• TASK STATEMENT
The output is the line holding "90 300 4625" and all lines after it to the end of the records below; restate them unchanged and add nothing.
____
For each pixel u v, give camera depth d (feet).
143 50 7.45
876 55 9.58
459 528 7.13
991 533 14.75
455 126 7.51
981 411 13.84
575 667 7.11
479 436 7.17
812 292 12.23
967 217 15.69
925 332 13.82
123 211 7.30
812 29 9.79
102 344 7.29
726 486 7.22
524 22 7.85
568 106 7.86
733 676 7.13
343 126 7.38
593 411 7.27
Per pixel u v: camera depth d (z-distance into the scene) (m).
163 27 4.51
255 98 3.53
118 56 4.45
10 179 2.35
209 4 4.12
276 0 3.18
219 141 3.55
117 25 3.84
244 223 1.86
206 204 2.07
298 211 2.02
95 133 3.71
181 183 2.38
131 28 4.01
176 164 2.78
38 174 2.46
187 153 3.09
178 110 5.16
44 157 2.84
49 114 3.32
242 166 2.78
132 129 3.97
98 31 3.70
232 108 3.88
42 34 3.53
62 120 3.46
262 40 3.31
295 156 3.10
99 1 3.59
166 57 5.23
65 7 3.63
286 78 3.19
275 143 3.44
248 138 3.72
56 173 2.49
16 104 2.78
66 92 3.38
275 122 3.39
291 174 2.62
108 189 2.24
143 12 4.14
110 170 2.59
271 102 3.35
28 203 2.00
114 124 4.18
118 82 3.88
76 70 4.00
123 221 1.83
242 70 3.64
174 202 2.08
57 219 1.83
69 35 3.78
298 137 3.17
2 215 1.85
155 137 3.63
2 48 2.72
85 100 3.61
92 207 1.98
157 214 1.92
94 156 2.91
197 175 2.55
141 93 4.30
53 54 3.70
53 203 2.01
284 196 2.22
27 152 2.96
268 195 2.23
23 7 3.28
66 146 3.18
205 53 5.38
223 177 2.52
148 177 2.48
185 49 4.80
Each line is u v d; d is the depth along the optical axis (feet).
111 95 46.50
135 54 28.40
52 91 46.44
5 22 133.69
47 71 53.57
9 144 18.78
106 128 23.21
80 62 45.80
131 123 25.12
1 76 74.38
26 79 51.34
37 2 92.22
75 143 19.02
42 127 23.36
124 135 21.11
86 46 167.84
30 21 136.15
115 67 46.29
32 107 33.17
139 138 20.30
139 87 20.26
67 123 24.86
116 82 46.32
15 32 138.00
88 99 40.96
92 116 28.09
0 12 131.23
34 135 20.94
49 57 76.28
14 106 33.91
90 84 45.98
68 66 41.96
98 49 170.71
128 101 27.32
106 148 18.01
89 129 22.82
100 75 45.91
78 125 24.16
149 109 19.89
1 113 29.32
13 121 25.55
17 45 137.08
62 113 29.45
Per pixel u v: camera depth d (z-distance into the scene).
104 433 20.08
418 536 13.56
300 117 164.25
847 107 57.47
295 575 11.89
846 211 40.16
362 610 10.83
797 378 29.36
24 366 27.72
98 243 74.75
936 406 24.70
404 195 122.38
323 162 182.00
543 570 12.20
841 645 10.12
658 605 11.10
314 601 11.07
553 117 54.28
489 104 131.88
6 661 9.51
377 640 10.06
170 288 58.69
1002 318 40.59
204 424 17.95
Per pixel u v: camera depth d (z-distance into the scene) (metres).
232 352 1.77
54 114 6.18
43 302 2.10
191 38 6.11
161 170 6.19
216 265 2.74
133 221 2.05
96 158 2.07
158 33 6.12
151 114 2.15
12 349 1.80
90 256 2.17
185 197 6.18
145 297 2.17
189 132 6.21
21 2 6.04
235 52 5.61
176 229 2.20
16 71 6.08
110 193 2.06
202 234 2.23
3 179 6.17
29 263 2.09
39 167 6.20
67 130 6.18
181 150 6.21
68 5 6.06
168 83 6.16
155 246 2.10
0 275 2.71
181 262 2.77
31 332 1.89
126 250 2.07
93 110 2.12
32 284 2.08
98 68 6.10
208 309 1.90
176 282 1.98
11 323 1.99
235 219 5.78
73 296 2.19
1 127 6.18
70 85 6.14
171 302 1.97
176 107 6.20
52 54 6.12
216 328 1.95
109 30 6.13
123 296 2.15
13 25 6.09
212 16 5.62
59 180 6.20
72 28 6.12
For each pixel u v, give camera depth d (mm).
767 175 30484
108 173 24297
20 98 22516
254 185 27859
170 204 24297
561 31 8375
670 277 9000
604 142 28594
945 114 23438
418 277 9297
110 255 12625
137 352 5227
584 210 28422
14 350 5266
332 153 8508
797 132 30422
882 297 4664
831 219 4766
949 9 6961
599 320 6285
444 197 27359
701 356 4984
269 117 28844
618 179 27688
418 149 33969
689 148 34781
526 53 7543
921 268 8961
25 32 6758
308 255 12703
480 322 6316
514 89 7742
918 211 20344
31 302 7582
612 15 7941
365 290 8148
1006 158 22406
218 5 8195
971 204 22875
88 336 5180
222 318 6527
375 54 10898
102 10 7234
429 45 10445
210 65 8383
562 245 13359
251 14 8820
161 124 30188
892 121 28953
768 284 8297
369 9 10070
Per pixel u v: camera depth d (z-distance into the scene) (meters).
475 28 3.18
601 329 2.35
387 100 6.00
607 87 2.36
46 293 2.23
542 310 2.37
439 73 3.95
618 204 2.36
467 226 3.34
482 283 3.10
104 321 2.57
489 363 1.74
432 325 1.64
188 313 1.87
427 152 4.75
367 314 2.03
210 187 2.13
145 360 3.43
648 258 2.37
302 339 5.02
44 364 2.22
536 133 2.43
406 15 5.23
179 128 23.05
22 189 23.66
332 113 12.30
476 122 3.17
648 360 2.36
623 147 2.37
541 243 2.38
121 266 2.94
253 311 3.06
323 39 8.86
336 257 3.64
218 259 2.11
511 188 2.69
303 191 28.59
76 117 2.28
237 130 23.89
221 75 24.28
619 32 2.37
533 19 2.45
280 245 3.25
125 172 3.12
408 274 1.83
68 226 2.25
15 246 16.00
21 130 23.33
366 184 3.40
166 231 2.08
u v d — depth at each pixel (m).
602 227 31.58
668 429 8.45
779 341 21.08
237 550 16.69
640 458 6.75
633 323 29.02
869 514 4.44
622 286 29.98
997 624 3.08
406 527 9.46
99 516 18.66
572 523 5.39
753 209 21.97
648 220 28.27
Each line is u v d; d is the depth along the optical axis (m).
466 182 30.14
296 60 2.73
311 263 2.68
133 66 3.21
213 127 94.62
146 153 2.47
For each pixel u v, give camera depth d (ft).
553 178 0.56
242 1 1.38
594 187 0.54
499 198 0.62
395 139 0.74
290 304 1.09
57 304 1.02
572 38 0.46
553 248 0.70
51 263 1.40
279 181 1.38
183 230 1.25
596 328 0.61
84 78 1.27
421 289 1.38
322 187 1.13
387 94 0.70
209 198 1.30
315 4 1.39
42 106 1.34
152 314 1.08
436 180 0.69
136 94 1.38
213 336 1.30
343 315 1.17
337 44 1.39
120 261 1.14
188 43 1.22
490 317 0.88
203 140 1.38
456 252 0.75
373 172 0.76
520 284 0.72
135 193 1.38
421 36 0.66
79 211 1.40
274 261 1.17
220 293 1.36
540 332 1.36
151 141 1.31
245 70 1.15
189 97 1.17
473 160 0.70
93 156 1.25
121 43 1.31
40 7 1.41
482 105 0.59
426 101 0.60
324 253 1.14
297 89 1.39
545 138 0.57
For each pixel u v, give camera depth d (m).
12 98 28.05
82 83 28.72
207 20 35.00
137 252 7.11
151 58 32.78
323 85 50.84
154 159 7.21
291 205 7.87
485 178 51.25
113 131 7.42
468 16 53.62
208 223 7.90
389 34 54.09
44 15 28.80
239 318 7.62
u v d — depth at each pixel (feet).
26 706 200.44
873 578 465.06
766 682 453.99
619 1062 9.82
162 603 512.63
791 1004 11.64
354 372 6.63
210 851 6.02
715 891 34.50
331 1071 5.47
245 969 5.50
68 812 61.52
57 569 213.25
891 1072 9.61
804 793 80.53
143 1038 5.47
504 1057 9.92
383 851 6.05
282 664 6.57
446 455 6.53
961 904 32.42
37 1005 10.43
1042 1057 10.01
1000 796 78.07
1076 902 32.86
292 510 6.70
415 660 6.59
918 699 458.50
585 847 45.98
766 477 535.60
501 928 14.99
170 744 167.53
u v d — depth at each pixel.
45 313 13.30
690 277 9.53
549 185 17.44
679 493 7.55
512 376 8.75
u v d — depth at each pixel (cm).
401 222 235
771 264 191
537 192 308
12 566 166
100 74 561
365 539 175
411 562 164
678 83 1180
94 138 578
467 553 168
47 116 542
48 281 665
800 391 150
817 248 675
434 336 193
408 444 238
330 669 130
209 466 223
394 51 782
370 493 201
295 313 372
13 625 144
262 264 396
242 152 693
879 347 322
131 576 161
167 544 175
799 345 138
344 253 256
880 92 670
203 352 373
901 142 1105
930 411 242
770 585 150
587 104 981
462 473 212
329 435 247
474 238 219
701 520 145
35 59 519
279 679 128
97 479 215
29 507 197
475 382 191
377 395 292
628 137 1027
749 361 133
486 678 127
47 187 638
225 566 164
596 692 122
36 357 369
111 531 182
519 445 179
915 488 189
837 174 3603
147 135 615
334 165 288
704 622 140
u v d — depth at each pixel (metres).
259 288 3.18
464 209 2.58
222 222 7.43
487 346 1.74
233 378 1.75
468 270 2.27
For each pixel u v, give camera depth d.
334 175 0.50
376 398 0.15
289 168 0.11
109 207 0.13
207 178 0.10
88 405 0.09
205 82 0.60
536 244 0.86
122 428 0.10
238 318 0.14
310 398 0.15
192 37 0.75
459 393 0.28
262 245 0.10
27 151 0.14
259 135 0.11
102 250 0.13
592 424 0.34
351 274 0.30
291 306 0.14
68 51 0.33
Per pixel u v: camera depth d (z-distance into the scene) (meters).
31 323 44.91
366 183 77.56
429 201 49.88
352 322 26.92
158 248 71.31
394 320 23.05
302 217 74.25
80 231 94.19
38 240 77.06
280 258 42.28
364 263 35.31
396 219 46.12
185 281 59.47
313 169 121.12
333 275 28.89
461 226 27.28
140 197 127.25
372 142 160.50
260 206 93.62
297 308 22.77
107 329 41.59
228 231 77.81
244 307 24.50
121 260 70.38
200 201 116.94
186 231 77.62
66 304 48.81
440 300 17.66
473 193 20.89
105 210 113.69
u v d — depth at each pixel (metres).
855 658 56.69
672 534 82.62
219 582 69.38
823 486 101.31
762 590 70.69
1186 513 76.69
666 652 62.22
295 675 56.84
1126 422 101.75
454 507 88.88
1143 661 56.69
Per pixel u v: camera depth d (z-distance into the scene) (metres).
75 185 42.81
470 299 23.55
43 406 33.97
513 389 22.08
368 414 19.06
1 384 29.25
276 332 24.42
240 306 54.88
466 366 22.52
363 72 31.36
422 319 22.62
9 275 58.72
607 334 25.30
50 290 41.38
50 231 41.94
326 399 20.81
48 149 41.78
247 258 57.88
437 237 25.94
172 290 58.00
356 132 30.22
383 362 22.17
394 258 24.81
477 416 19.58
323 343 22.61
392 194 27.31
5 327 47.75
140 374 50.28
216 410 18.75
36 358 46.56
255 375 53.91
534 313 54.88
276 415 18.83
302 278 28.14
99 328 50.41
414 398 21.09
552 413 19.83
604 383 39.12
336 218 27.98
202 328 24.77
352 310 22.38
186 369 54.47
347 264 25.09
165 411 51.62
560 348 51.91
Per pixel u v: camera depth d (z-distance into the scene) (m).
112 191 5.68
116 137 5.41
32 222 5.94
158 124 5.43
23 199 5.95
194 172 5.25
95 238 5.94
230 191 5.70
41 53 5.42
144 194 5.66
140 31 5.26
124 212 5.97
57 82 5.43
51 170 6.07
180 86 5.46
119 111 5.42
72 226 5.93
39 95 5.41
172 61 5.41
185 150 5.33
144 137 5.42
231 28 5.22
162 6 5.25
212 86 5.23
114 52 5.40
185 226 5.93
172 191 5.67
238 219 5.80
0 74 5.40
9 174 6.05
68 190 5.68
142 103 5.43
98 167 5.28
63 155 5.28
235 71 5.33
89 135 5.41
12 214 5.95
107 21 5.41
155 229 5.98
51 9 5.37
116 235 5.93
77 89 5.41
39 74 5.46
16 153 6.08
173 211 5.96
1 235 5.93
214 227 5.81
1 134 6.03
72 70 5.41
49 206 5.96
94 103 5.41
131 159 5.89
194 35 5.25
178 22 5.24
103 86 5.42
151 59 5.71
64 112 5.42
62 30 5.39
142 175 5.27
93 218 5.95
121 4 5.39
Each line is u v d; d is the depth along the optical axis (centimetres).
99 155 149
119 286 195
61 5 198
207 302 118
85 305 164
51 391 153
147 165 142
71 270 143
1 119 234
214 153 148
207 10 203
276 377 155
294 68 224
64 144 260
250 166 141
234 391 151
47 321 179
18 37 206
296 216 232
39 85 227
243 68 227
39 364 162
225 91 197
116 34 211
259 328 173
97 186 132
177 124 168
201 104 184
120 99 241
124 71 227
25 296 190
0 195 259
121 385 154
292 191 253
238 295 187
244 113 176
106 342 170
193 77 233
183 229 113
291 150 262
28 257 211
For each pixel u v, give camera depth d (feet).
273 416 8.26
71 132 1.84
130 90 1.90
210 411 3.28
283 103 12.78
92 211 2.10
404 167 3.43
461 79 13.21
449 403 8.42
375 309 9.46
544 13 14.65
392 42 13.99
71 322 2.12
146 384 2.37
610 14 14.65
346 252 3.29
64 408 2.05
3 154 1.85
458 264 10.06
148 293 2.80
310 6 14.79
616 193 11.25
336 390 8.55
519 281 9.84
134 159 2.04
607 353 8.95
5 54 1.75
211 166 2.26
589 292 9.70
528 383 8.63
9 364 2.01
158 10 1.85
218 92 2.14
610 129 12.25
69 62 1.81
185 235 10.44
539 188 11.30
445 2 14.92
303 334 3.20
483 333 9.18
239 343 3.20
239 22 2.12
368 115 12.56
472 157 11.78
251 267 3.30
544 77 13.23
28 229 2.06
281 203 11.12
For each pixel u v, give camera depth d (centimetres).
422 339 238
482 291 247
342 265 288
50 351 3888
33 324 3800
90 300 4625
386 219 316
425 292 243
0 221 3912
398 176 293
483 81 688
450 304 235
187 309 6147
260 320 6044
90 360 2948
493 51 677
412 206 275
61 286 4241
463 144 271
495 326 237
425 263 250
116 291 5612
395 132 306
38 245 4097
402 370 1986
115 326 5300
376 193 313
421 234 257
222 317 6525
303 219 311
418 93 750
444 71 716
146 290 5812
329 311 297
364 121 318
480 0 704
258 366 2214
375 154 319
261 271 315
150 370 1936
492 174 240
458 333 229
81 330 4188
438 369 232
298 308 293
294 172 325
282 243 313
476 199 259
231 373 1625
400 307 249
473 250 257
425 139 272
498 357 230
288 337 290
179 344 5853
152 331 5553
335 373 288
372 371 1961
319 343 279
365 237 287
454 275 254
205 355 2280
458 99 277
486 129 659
____
• OUTPUT FOR THIS EXERCISE
90 300 4625
386 219 316
425 292 243
0 221 3912
398 176 293
483 81 688
450 304 235
187 309 6147
260 320 6044
90 360 2948
493 51 677
412 206 275
61 286 4241
463 144 271
495 326 237
425 263 250
116 291 5612
395 132 306
38 245 4097
402 370 1986
115 326 5300
376 193 313
421 234 257
222 317 6525
303 219 311
418 93 750
444 71 716
146 290 5812
329 311 297
364 121 318
480 0 704
258 366 2214
375 154 319
261 271 315
150 370 1936
492 174 240
458 333 229
81 330 4188
438 369 232
298 308 293
294 172 325
282 243 313
476 199 259
231 373 1625
400 307 249
473 250 257
425 139 272
498 357 230
288 337 290
179 344 5853
152 331 5553
335 373 288
372 371 1961
319 343 279
365 237 287
454 275 254
205 355 2280
458 99 277
486 129 659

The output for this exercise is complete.